I’d also given up hope from ever hearing back from new job city. I decided against writing a desperate email or something similar. All I wanted from them was to write back with the negative, I needed an answer to put this all behind me. 

The moving boxes

I’ve got a little less than 2 weeks to leave everything packed before I move to uber-cool-city-with-small-apartments (or UCCWSA). Today hon and I went to get the boxes that made it alive during my move to Canada. Some of the boxes carry the names and addresses of people in my previous (read, grad student) life, while a couple carry my postdoc address.

Kitty is currently sleeping next to the boxes. Whenever something new comes in she sniffs, marks and usually sleeps in or around it. It’s happened with chairs, the sofa, our rescued recliner, and more.

I look at kitty, the boxes, honey. I think of how their lives will be once I’m not here. I think of how they’ll spend their lazy Sunday afternoons once I’m gone. I think of the history that those boxes tell, of old places, and new adventures. I think of how bad I felt during our move. The terrible cramps, no AC, on a hot summer day. I wanted to be done. I remember having things half-packed, and looking for a cheap bed. I think of how happy I was (and am) with my current bedroom, the space, the layout, the dreams I had for my postdoc life. I think of the next time we’ll be together as the little family we’ve become.

I think about how things have changed, how I have changed. I think of the places I’ve been, the memories I’ve (we’ve) made. I think of the snowmageddon we survived, with snow up to our bellies. I think of how honey and I played in the snow, like silly, little kids.

I think of the things that made my postdoc life a living hell. And how I’d love to go back and quit sooner, or at least have a better outlook on things, so I wasn’t torturing honey with complaints about how unhappy, unloved, un-everything I felt in the lab.

I now look back and think of all the things I should have done. I want to kick myself in my invisible balls and turn back time. I want to stay here … but I know I can’t. I know how unhappy my life as a postdoc made me. I brought home all my worries, annoyances, stress and foul mood (among other things). I don’t want to be like that again, it was a dark place and I don’t want to go back to that. I don’t want to be that person. Honey doesn’t deserve that. I don’t deserve it. I don’t want to be in a foul mood. I know I’m better than that. I know I can do better than that. I need to do better than that.

So, I’m moving away, again, from everyone I know, everyone I love, everyone that matters to me.

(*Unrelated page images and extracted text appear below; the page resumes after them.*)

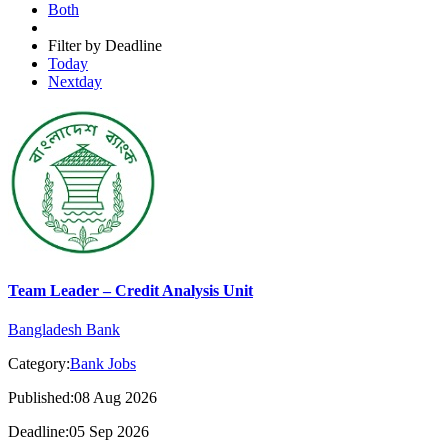
Both
Filter by Deadline
Today
Nextday
Team Leader – Credit Analysis Unit
Bangladesh Bank
Category:
Bank Jobs
Published:08 Aug 2026
Deadline:05 Sep 2026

I’m turning 30 in another city, away from family, away from honey, even away from kitty. I keep repeating in my head, every day, before I go to bed, after I wake up, when I’m in the shower, that I’m strong enough, that I can do this.

I should be able to do this. I’ve done it before. Except that I had savings in that previous life. Except my mommy was with me, looking for apartments, helping with the deposit, walking with me and telling me that she’d think of me during the morning commute. I was eager to move outside of my parents’ house. I was done with being a child. And now, I want to be a kid, feel sheltered, protected, cover by my family, honey, everyone. I don’t handle change well. I’m scared I’ll fail, I’m scared of the mistakes I’ll make.

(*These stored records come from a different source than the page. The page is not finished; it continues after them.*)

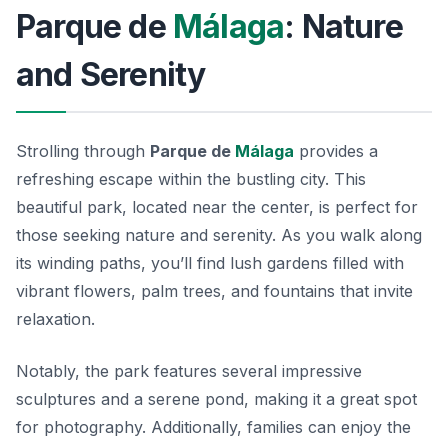
Parque de
Málaga
: Nature
and Serenity
Strolling through
Parque de
Málaga
provides a
refreshing escape within the bustling city. This
beautiful park, located near the center, is perfect for
those seeking nature and serenity. As you walk along
its winding paths, you’ll find lush gardens filled with
vibrant flowers, palm trees, and fountains that invite
relaxation.
Notably, the park features several impressive
sculptures and a serene pond, making it a great spot
for photography. Additionally, families can enjoy the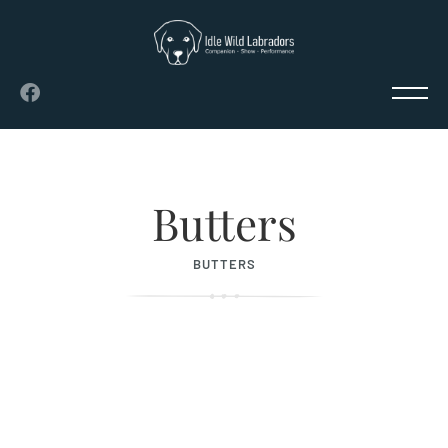
Butters
BUTTERS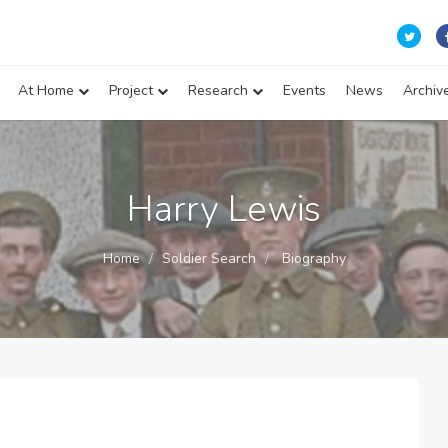
At Home
Project
Research
Events
News
Archiv
Harry Lewis
Home
Soldier Search
Biography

It’s really scary, but I know I must do it. I want to be happy, I want to go back to what I know, I really want to be proficient in what I did (and hope to do), again.I should be able to do this. But the magnitude of it scares me … what if people hate me? Whatever I do at the new place will have an impact on whatever I do next. If it’s bad, I’m done for sure. If it’s good, the sky would be the limit.

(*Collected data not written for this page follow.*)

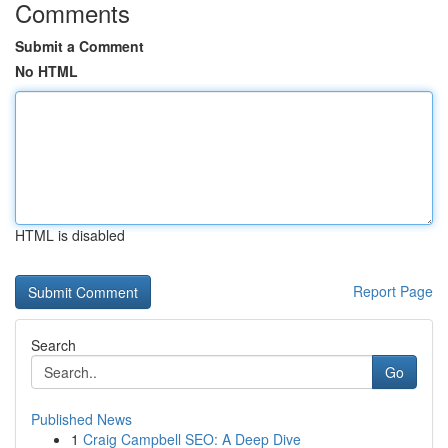
Comments
Submit a Comment
No HTML
HTML is disabled
Report Page
Search
Go
Published News
1
Craig Campbell SEO: A Deep Dive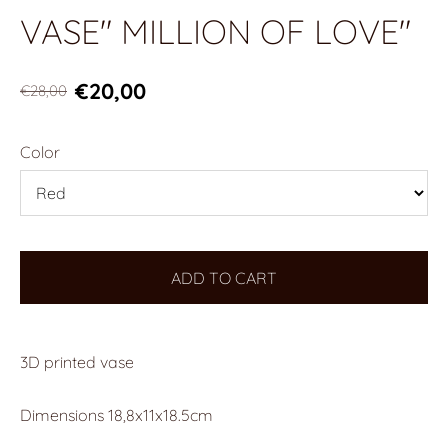
VASE" MILLION OF LOVE"
€20,00
€28,00
Color
ADD TO CART
3D printed vase
Dimensions
18,8x11x18.5cm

We’ll see how this goes. I will miss many things, many people, my old life. I’ll miss waking up in the morning and kissing hon’s head, feeding kitty. I’ll miss looking out the window of our high-rise and seeing green. I’ll miss the food, the places, the comfort of it all.

I’m just hoping it’s worth it. I’m hoping my career dreams are worth it, and that somehow, somewhere, I’ll be able to reunite with my loved one, smiling, happy, and fulfilled …. I know it will take time. It always does. I just hope it’s all worth it.